EXERCISE » Arrange the data from the line with "What o'clock position" to the line with "The glass pane is roughly at 10" as a two-column CSV with the columns text and answer. Use one row for each text and its answer, and put each value in its own quoted field with line breaks turned into spaces.

Records in a dataset
---*---

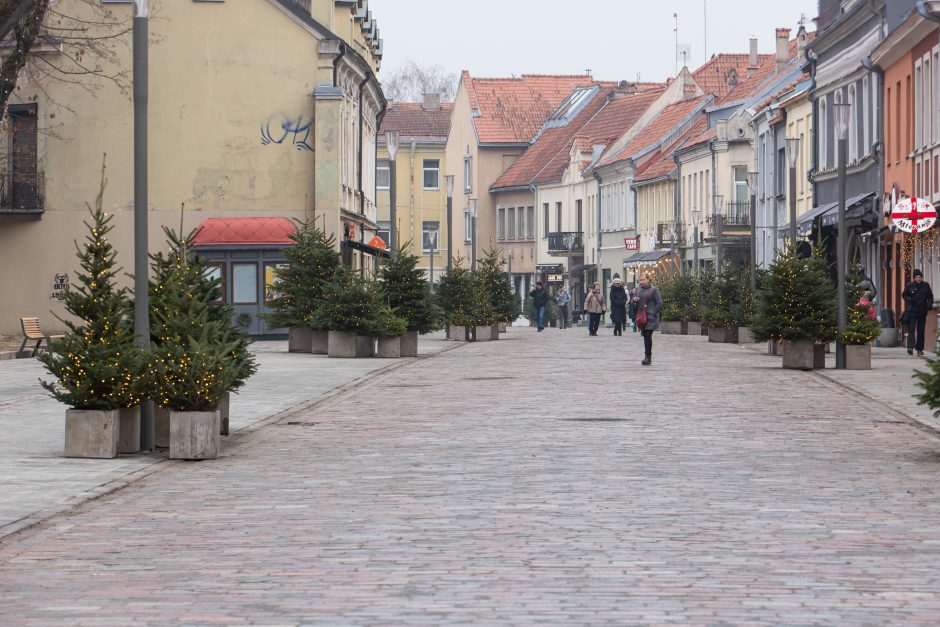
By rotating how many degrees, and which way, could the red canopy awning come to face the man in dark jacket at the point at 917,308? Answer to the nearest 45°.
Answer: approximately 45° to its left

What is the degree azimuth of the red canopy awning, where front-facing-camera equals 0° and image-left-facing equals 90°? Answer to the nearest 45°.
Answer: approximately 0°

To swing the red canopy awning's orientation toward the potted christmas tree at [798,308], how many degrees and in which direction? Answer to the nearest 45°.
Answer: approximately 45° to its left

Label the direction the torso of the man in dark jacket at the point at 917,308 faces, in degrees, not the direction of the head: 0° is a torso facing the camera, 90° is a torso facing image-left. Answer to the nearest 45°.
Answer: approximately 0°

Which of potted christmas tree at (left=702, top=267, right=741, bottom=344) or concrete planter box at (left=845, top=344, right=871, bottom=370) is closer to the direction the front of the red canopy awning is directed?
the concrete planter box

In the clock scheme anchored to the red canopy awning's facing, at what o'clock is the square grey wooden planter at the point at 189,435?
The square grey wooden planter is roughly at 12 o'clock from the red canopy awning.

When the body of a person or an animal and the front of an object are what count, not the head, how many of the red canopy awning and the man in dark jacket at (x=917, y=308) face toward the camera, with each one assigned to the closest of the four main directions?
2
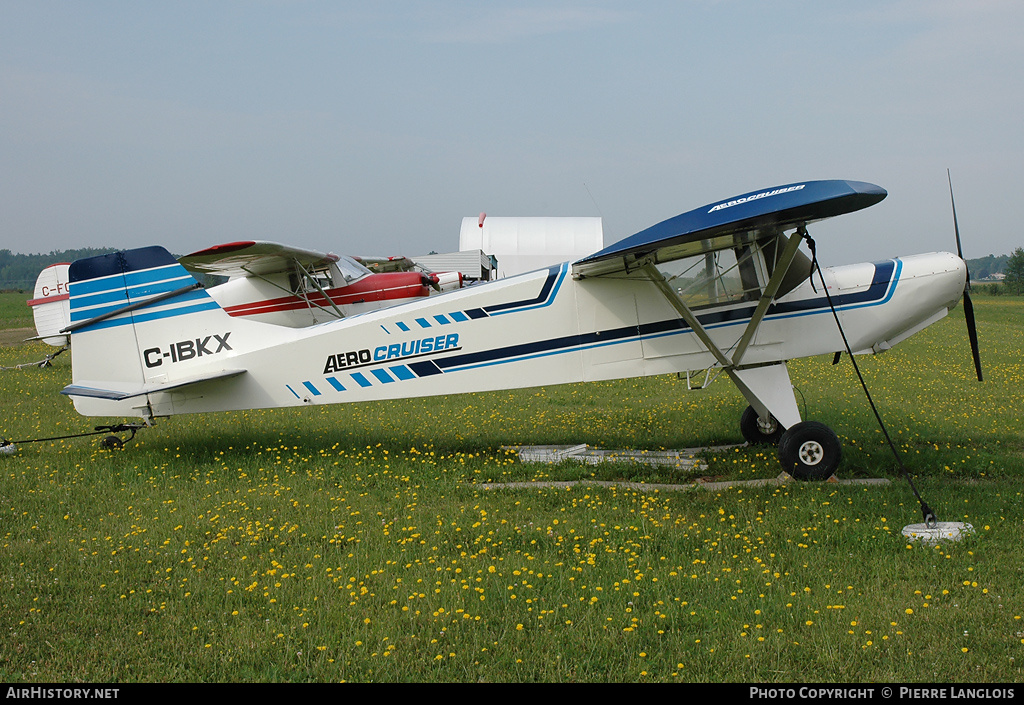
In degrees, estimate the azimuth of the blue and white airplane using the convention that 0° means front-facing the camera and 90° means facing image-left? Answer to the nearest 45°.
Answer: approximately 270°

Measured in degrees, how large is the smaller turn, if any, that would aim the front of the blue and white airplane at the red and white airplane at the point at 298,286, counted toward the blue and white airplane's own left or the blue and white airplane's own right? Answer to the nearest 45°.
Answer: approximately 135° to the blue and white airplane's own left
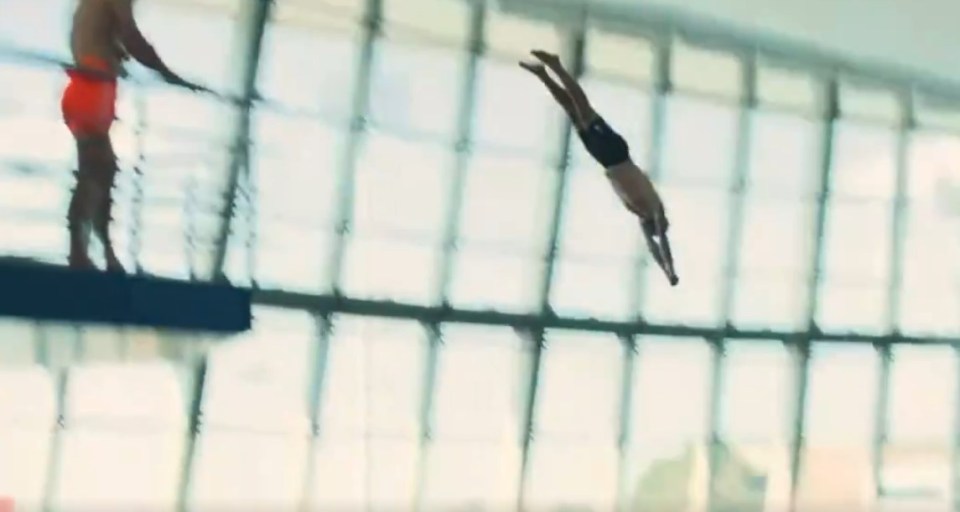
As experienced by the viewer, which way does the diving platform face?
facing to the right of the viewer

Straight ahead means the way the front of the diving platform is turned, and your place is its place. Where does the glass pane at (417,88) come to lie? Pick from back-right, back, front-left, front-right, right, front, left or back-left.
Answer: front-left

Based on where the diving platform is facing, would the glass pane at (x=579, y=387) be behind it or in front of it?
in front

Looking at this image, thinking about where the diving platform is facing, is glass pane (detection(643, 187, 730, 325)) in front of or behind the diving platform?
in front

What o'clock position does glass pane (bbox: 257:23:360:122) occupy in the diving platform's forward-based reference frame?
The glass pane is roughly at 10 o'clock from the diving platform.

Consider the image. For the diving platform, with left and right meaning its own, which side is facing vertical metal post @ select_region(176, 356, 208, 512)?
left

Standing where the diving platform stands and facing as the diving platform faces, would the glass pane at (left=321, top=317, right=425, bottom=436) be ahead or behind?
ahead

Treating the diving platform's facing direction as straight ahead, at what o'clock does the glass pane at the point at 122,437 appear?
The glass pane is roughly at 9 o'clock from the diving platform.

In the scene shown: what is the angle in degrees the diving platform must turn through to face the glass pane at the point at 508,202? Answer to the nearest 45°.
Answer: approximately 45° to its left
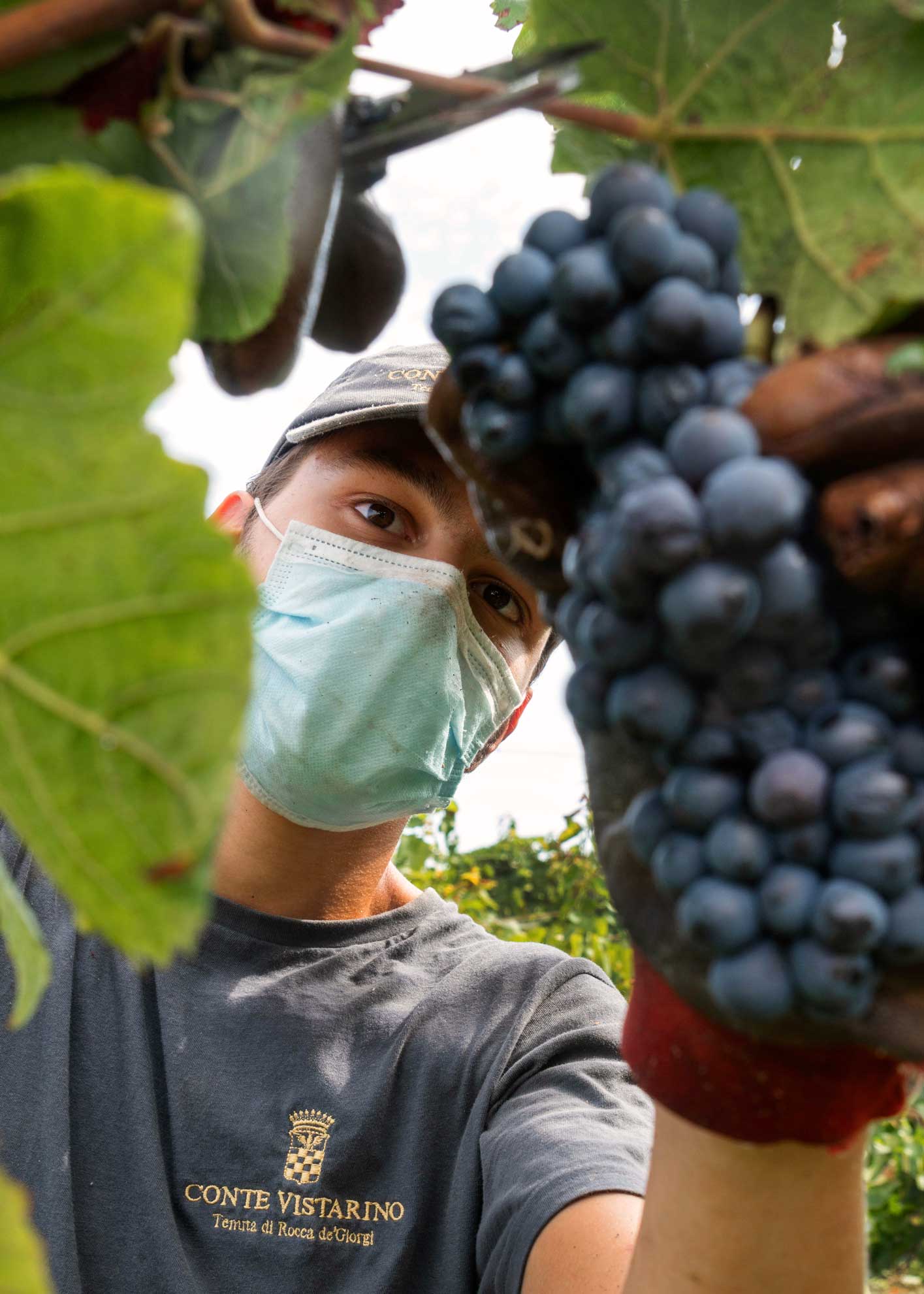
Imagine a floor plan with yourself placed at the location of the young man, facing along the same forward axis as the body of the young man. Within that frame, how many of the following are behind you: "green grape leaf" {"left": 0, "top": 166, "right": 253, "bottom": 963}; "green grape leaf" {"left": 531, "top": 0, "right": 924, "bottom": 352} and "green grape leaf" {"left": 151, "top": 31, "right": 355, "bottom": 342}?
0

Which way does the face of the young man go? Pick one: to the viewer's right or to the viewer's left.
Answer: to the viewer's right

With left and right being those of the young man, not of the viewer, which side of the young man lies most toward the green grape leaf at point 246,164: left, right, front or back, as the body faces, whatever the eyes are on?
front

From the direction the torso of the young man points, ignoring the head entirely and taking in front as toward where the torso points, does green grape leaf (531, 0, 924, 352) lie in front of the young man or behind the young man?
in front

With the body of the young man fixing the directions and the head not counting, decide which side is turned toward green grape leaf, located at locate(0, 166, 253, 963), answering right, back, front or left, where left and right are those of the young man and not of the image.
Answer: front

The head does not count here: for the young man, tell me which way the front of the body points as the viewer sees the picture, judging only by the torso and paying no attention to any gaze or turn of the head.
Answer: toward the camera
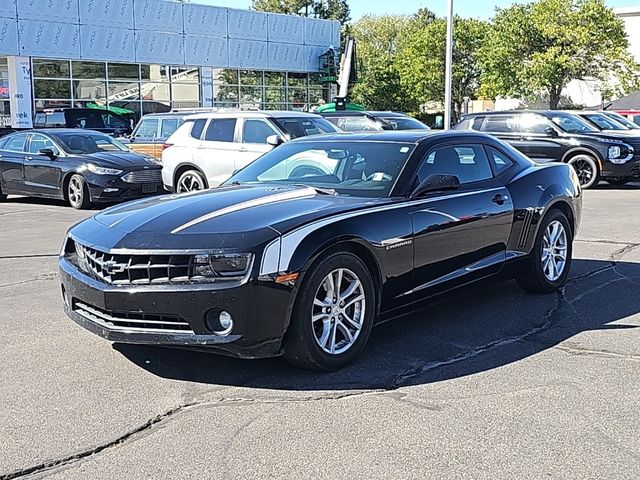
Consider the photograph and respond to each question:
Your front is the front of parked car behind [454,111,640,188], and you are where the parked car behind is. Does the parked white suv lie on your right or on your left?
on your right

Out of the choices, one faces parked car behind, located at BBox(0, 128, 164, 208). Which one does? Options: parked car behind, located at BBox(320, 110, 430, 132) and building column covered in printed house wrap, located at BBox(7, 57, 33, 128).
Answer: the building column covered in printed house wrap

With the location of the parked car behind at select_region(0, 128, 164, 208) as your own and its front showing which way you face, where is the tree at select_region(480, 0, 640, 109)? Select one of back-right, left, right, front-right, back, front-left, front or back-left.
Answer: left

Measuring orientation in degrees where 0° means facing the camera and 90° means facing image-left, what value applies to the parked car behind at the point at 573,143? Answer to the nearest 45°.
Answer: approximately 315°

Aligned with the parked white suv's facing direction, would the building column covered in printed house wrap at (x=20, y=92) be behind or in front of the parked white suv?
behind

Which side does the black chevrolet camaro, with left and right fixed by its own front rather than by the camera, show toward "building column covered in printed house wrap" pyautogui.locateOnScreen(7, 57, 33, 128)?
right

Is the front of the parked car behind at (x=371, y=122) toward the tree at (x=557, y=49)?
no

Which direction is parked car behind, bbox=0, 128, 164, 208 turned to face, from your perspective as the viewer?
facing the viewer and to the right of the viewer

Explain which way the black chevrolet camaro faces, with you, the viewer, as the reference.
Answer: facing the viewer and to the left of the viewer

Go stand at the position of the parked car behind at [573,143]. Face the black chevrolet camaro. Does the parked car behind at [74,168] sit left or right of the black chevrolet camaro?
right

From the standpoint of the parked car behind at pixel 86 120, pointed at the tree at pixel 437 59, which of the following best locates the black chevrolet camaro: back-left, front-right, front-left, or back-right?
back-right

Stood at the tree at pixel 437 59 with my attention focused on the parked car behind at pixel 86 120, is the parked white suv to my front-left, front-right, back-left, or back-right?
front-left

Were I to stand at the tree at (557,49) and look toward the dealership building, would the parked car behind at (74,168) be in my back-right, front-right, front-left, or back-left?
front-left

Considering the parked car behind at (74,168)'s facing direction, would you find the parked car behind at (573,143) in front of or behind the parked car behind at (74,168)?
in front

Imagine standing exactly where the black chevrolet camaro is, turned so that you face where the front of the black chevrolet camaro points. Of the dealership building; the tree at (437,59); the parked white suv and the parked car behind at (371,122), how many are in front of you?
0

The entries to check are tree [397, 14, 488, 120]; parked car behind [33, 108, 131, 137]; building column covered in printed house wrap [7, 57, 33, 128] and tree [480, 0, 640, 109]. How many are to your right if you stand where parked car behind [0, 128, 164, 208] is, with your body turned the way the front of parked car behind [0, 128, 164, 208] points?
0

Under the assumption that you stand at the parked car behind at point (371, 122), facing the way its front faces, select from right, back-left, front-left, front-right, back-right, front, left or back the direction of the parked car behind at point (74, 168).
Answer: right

---*---

EXERCISE OUTPUT »
text,answer
"What o'clock position does glass pane (bbox: 257:23:360:122) occupy in the diving platform's forward-based reference frame?","The glass pane is roughly at 10 o'clock from the diving platform."